News: CMC selects DI of the Year
Story by Sgt. Whitney N. Frasier
SAN DIEGO - Identifying the most qualified Marines in the Corps does not have to be difficult. Most of them can be found right at the recruit depots, a place where drill instructors might as well call home. But when it comes to choosing the best of the best, things become competitive really fast.
The winner for the Commandant of the Marine Corps Drill Instructor of the Year 2011 is Gunnery Sgt. Jimmy Richard, drill master, 2nd Bn.
Accepting the title for Richard was the easy part, but getting selected took some work.
“Every year, each depot recognizes their top drill instructor,” said Sgt. Maj. Peter Siaw, sergeant major, 2nd Battalion. “That in itself is a huge achievement for whoever wins because someone is saying a single person is the best of all the drill instructors on that particular depot.”
To be elected, the Marine most compete on a selection process known as a board. Boards are extremely common and are used in a variety of situations from medical issues to granting promotions. Like any other board, a lot of planning goes into to selecting the recipient of this award.
Siaw explained that this particular board and selection process is a tedious one, starting at company level. At San Diego’s recruit depot, there are four companies per battalion and four battalions. Every battalion then chooses their number one drill instructor, who will compete and be placed in order at regiment level. Once that is completed, the top depot staff has the final say on who is to go to Headquarters Marine Corps, Quantico, Va., to compete against the finalist from MCRD Parris Island.

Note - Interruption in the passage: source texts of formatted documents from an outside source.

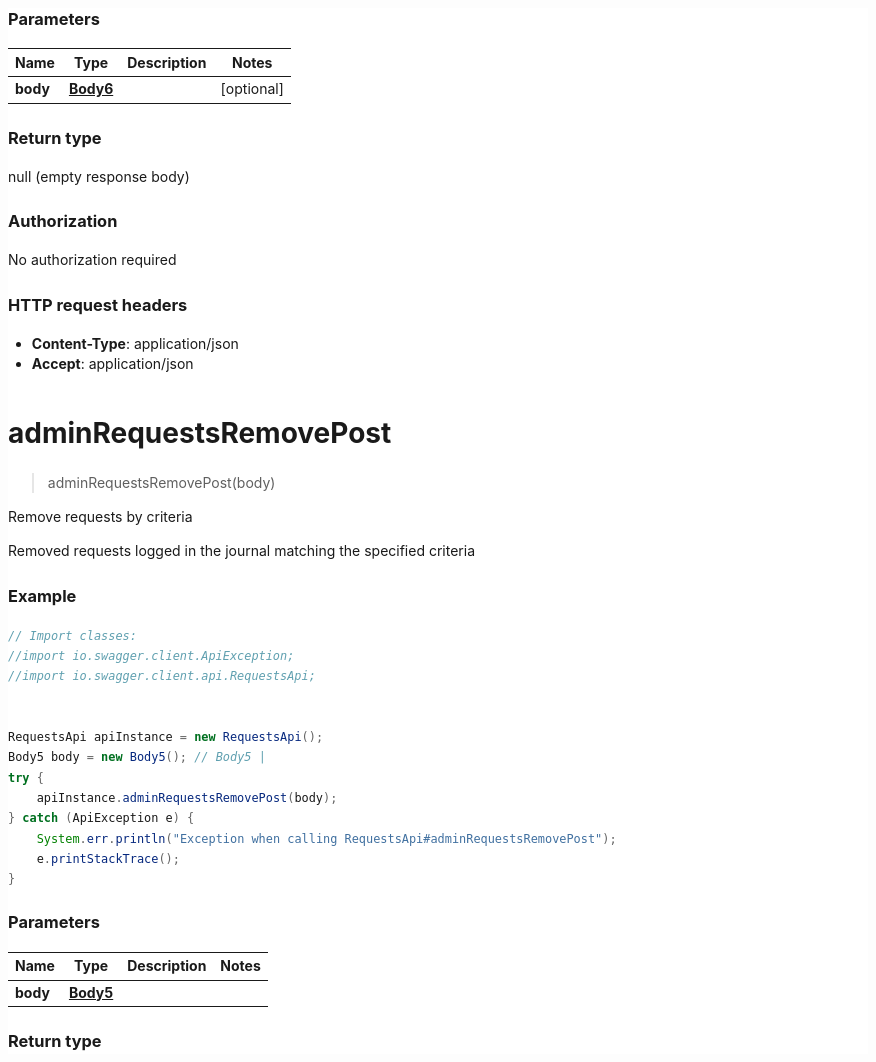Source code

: ### Parameters

Name | Type | Description  | Notes
------------- | ------------- | ------------- | -------------
 **body** | [**Body6**](Body6.md)|  | [optional]

### Return type

null (empty response body)

### Authorization

No authorization required

### HTTP request headers

 - **Content-Type**: application/json
 - **Accept**: application/json

<a name="adminRequestsRemovePost"></a>
# **adminRequestsRemovePost**
> adminRequestsRemovePost(body)

Remove requests by criteria

Removed requests logged in the journal matching the specified criteria

### Example
```java
// Import classes:
//import io.swagger.client.ApiException;
//import io.swagger.client.api.RequestsApi;


RequestsApi apiInstance = new RequestsApi();
Body5 body = new Body5(); // Body5 | 
try {
    apiInstance.adminRequestsRemovePost(body);
} catch (ApiException e) {
    System.err.println("Exception when calling RequestsApi#adminRequestsRemovePost");
    e.printStackTrace();
}
```

### Parameters

Name | Type | Description  | Notes
------------- | ------------- | ------------- | -------------
 **body** | [**Body5**](Body5.md)|  |

### Return type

These drill instructors are judged so thoroughly that their entire career is looked at from the day they became active duty. Their past and present career is torn apart and nothing was to go unnoticed.
“It’s not just about you when you win,” said Siaw, 38, Bolingbrook, Ill. “The winning DI is representing every DI on the base. When one wins over the other, they are supportive over each other with a go get ’em attitude.”
For the simple reason the winner is decided by HQMC is reason enough to make this board stand out among the crowd, but winning comes with a lot of weight.
“I feel that it was a huge responsibility to represent the entire depot,” said Richard, 30, San Bernardino, Calif. “Especially now because everyone will always be watching me to make sure I am always on point. Not just now, but my entire career.”
Although this competition is a friendly one, being a winner pays. Literally.
“The winner receives a meritorious promotion among other things, “said Siaw. “Different associations give items similar to plaques and gift cards for their effort because they know what it takes to get here.”
As if drill instructors aren’t competitive enough, they are also competing to give the commanding general, and themselves, bragging rights explained Siaw, who won the award in 2000.
“It’s a blessing to have won,” said Richard, 30, Chicago. “It was a total out of body experience for me, completely unreal. I feel very lucky.”
Even though this annual event is not new to the Marine Corps, this year marks a significant one for MCRD San Diego. With three past recipients of the Drill Instructor of the Year award, MCRD SD is now home to four winners from the past decade. Not to mention, this is the third consecutive year San Diego has won.
The other previous winners are Sgt. Maj. Edward Gonzalez, sergeant major, 3rd Bn. and Staff Sgt. Michael Saldana, drill master, 1st Bn.
“Having the other recipients here helped prepare me for what to expect and how to perform in this competition,” said Richard. “Now I hope to have a larger audience so I can give back and mentor or help them through whatever I can.”